» **Task statement**:
Pull out every line of the entries that contains the word "February", matching case exactly.
********************
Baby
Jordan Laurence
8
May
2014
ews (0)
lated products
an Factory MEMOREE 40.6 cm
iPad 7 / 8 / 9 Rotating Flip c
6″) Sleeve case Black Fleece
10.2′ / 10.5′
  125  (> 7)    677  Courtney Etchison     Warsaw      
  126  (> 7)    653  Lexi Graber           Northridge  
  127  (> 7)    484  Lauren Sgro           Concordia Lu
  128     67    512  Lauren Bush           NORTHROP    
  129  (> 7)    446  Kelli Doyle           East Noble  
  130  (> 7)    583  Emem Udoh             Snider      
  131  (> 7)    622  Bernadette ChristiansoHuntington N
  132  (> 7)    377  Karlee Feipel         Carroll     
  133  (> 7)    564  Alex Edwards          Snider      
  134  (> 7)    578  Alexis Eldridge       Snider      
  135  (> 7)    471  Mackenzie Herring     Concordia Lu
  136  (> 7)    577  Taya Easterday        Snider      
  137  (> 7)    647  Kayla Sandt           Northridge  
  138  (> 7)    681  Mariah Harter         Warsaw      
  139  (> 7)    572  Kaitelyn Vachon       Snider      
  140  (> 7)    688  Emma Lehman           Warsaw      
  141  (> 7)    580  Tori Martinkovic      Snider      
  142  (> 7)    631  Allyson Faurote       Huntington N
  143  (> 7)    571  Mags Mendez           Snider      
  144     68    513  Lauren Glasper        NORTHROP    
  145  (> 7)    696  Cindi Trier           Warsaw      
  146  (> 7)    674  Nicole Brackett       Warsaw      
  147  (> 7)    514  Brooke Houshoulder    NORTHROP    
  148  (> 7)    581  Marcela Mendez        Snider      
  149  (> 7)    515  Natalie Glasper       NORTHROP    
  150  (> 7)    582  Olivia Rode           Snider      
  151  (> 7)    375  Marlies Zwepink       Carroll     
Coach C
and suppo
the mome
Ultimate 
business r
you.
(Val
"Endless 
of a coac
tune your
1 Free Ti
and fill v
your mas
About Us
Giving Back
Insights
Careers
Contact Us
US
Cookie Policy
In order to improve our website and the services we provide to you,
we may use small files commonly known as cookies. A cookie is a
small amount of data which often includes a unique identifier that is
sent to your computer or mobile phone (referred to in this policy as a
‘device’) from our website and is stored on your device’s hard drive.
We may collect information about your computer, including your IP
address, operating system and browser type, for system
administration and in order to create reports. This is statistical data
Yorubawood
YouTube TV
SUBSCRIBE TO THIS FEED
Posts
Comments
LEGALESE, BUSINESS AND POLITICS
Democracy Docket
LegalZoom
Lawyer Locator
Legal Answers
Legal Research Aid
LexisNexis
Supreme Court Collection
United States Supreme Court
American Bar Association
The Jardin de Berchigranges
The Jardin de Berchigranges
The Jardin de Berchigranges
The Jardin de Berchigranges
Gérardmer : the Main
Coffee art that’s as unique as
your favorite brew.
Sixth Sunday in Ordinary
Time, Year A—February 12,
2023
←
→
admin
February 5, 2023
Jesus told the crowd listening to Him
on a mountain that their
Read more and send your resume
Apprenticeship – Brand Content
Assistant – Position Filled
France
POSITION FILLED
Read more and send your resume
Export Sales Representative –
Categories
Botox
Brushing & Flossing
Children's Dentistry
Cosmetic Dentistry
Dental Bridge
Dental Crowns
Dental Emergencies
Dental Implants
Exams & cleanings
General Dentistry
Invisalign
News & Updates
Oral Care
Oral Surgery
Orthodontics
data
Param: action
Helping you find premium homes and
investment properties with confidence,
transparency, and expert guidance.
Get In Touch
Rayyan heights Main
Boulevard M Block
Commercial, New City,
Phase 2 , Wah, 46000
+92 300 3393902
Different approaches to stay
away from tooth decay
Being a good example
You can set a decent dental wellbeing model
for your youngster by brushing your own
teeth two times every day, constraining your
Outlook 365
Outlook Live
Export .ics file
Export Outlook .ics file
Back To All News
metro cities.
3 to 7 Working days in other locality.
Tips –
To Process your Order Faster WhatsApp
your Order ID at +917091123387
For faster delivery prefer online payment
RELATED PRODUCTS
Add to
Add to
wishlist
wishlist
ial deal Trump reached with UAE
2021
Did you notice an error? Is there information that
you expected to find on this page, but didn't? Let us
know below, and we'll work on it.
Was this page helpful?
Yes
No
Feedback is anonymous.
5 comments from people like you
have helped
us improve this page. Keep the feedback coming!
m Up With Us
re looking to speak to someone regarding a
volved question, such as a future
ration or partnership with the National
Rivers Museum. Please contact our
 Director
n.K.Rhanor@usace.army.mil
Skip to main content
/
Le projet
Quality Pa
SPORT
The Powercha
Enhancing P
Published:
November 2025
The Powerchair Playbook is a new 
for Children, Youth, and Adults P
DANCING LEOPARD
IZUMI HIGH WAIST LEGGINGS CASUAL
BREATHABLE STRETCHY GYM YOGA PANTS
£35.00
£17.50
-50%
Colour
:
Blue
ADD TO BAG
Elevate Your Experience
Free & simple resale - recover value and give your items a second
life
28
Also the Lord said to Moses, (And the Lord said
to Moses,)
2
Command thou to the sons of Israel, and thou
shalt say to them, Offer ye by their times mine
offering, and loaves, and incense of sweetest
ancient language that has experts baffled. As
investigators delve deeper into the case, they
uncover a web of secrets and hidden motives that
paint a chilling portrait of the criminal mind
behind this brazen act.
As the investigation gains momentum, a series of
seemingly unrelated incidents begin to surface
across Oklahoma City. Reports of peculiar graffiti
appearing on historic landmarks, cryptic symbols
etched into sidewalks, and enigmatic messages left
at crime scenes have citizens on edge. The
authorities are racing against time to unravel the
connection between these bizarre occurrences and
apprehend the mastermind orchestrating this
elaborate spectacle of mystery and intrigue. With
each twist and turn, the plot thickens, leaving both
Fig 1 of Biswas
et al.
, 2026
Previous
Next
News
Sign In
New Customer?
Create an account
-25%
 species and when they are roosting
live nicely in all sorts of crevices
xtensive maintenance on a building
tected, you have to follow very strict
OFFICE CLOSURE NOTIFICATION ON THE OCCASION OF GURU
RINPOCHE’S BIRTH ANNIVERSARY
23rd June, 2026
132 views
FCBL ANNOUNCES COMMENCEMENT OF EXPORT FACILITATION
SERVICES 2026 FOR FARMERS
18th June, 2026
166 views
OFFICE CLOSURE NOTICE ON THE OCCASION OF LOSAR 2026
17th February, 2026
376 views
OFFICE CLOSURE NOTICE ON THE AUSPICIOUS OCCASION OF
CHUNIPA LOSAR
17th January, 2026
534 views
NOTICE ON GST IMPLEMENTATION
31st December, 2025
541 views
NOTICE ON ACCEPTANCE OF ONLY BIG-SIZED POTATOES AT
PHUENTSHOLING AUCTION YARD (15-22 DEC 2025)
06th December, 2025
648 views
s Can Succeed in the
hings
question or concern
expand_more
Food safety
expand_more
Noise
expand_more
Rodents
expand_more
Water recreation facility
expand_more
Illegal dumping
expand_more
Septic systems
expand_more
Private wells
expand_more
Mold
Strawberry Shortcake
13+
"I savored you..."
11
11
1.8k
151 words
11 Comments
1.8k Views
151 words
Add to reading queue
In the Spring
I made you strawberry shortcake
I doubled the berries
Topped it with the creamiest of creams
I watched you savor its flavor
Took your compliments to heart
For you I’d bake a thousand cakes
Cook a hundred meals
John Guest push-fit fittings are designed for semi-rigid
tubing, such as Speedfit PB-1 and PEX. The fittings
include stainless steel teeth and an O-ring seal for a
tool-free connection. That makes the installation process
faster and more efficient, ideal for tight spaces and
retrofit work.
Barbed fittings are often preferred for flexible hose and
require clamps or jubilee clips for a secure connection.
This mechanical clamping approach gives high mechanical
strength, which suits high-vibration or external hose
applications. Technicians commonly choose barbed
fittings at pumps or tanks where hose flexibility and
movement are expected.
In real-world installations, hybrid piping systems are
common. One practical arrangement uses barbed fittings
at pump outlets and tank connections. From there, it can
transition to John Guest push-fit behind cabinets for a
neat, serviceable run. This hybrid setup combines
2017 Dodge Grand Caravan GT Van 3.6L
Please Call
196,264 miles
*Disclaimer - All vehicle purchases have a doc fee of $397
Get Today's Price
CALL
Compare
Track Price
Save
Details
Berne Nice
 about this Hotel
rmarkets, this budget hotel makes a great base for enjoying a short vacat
********************
» **Answer space**:
Time, Year A—February 12,
February 5, 2023
17th February, 2026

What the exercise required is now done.